[Stored records]
▶
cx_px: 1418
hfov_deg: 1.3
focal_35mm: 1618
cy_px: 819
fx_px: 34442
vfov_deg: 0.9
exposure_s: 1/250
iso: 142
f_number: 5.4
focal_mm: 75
◀
▶
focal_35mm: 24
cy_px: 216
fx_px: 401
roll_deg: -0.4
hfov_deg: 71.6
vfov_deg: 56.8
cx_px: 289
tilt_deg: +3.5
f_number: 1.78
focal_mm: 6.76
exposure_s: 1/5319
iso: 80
◀
● **EXERCISE INSTRUCTIONS**
Would you print, exactly as written, every line above from the one holding "cx_px: 1418" through the one holding "focal_mm: 75", with both included and no other lines?

● **PROBLEM SOLUTION**
cx_px: 1418
hfov_deg: 1.3
focal_35mm: 1618
cy_px: 819
fx_px: 34442
vfov_deg: 0.9
exposure_s: 1/250
iso: 142
f_number: 5.4
focal_mm: 75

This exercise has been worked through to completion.